LB: Kayaking? No. Rope climbing or vertical climbing? No. Snow skiing? No. I went skiing one day when I had my eyesight, and I thought, Okay, I can do this, I'll just go to the top of the mountain. I started down, I wiped out and yard-saled all my stuff, and I spent the rest of the time I had trying to find it all. So I [had] literally made a 200-yard descent on snow skis, and that was it. And that was back in 1980. So, no, I didn't.

NGA: How does kayaking blind compare to the other activities you've done?

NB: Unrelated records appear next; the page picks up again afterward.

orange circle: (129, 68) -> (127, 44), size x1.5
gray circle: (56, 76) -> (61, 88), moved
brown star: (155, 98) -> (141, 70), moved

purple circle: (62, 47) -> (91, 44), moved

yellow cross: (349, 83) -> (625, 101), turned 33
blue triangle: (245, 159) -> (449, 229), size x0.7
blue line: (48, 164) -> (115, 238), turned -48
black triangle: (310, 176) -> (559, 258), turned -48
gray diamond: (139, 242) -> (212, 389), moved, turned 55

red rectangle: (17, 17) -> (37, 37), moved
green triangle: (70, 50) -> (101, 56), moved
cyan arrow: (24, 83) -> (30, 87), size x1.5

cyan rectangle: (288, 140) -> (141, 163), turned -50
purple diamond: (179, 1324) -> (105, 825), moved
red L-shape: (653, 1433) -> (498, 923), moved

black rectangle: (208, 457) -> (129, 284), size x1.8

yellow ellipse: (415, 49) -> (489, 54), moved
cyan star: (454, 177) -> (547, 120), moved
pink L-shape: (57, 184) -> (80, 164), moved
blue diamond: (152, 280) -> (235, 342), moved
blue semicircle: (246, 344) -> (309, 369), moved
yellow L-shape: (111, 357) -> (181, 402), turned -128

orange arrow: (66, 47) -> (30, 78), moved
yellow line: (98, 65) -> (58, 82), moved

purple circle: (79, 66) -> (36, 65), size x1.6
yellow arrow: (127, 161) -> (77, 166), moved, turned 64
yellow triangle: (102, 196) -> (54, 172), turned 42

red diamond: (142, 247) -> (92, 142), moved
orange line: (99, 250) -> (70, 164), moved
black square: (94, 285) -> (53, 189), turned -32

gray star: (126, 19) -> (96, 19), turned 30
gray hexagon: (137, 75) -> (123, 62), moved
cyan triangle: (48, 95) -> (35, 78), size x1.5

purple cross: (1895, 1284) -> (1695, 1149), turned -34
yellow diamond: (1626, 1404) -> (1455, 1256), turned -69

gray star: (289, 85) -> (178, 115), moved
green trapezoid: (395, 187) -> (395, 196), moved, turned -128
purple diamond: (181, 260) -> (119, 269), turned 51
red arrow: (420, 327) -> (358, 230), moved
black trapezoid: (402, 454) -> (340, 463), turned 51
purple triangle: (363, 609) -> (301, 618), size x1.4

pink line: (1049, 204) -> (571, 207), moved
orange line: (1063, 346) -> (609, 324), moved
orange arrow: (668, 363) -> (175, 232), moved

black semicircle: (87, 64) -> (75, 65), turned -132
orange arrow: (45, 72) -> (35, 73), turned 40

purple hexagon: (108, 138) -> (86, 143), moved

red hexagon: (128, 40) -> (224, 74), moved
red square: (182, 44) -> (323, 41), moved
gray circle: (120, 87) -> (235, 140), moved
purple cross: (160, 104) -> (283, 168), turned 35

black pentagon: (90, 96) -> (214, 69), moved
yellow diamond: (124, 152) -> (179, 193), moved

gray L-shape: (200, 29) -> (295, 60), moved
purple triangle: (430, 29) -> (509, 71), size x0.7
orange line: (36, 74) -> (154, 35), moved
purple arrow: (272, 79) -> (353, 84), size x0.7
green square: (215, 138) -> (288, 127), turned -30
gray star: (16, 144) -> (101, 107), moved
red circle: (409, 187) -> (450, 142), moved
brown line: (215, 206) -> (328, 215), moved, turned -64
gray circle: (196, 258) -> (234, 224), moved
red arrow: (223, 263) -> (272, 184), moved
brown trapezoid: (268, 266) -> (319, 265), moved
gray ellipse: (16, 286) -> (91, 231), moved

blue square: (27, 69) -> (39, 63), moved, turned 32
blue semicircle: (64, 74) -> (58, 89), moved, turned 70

EW: Kayaking is way more involved. Climbing is slow and methodical and about endurance and power. I've always felt comfortable in that realm. Kayaking, you get thrown into absolute chaos. It's like, in the next two minutes, you have to make dozens of decisions that are either going to get you through the rapid or get you hammered. It's all about responding beyond thinking, just execution, and responding to that chaos. In a way, [it's about] just being loose and in the moment. It's way more intense than even climbing.

NGA: What’s next?

LB: I don't know; what do you want to do next? I don't have a bucket list. What do you want to do next? You can see it, let's do it.